__WORK REQUIRED__. Check each line of the entries below for the string "analytics" and state how many lines have it, with no other text.

__SUPPLIED DATA__.
•••
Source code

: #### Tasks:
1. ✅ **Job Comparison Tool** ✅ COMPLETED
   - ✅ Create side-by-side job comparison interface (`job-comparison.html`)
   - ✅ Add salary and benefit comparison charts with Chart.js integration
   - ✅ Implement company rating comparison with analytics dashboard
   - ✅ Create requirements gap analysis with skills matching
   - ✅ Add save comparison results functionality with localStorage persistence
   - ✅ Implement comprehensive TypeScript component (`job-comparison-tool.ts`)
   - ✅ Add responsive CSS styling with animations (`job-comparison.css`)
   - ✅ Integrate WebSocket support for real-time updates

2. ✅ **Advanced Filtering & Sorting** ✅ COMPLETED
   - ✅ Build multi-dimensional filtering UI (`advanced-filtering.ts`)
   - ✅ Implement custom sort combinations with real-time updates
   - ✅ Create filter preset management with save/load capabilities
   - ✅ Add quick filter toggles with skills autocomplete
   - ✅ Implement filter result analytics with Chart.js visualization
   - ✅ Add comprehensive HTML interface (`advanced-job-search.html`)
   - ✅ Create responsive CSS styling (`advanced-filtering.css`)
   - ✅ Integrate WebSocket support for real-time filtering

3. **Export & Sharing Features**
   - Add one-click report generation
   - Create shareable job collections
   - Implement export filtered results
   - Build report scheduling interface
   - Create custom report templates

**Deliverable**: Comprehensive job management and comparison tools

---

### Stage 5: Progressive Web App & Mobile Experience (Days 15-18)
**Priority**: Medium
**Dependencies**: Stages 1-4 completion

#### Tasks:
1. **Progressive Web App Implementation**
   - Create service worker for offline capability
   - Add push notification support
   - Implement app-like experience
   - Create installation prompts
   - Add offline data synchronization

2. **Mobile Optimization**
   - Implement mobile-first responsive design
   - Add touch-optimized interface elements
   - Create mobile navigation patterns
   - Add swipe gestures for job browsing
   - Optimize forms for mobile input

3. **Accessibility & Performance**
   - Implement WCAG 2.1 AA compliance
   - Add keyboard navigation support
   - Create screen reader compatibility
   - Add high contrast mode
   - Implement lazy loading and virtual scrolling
•••
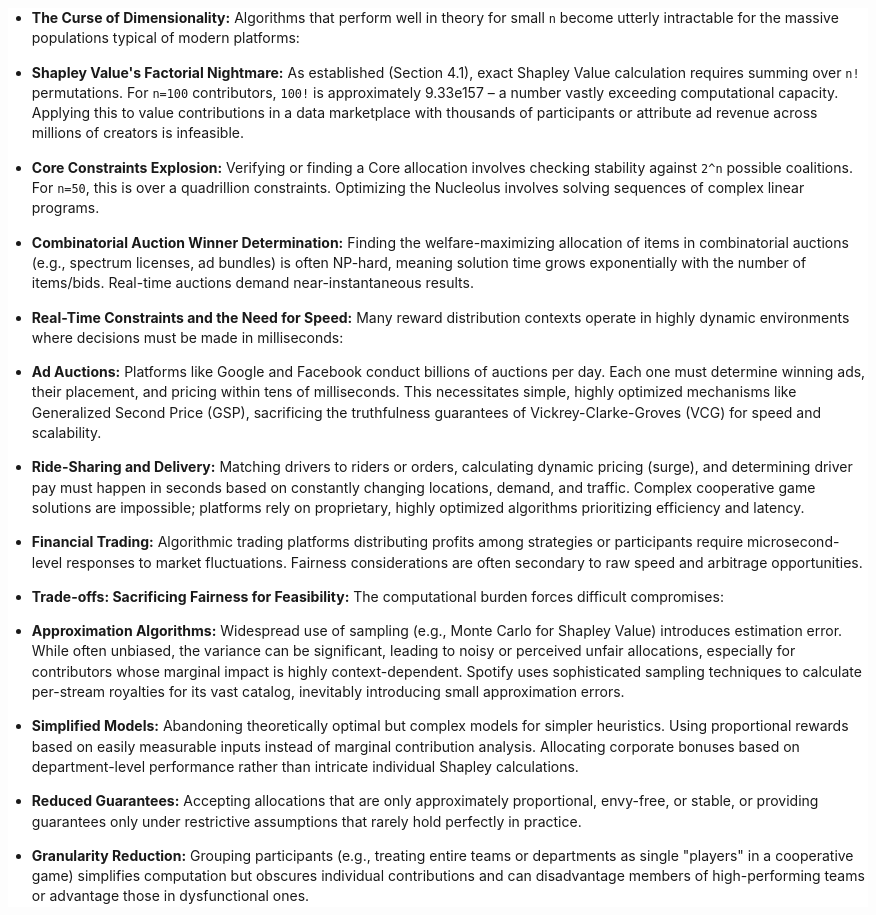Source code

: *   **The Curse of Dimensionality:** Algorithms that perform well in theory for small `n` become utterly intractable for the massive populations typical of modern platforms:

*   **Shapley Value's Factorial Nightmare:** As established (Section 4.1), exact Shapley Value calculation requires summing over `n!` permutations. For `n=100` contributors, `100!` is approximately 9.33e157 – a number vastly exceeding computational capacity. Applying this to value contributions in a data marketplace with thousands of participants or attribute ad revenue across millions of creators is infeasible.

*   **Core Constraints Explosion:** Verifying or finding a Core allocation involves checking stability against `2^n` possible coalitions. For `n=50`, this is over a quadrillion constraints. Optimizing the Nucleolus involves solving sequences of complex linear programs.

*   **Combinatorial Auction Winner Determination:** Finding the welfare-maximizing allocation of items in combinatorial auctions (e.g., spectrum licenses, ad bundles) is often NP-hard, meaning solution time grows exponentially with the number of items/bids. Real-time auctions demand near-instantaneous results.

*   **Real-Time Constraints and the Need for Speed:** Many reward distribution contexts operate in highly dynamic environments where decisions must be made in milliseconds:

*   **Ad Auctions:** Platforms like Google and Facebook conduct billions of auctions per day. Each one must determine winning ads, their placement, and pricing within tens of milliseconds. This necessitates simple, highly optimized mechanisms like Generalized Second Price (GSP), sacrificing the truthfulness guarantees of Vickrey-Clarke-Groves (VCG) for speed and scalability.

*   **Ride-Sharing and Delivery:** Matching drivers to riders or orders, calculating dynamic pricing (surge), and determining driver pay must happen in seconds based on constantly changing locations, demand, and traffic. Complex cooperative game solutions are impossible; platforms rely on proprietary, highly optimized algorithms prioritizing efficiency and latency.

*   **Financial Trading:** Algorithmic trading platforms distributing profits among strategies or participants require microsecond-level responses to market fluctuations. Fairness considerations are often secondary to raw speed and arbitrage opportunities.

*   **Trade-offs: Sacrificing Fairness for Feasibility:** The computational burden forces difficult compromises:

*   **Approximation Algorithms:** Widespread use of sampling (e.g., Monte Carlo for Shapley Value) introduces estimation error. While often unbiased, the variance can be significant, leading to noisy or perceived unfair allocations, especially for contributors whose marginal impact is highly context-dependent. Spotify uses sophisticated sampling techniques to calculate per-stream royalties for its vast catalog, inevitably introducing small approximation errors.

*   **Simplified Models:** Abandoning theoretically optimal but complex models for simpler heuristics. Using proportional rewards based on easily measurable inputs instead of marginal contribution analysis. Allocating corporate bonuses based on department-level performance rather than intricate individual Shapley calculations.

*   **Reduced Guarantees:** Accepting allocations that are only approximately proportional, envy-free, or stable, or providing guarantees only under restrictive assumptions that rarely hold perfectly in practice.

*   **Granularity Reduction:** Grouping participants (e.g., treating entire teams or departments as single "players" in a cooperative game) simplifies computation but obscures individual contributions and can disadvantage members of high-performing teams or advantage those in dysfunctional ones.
•••
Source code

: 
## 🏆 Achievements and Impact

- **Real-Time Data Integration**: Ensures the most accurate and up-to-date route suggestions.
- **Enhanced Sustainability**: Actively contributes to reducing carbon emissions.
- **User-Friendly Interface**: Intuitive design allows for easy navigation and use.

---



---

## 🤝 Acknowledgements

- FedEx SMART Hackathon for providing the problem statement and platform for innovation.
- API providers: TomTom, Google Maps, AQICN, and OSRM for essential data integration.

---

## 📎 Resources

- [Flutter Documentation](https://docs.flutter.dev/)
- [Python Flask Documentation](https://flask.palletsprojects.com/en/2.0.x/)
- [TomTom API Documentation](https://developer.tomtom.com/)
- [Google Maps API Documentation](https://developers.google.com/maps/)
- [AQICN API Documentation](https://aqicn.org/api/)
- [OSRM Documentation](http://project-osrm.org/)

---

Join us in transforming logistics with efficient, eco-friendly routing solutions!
•••
__WRITTEN ANSWER__. 2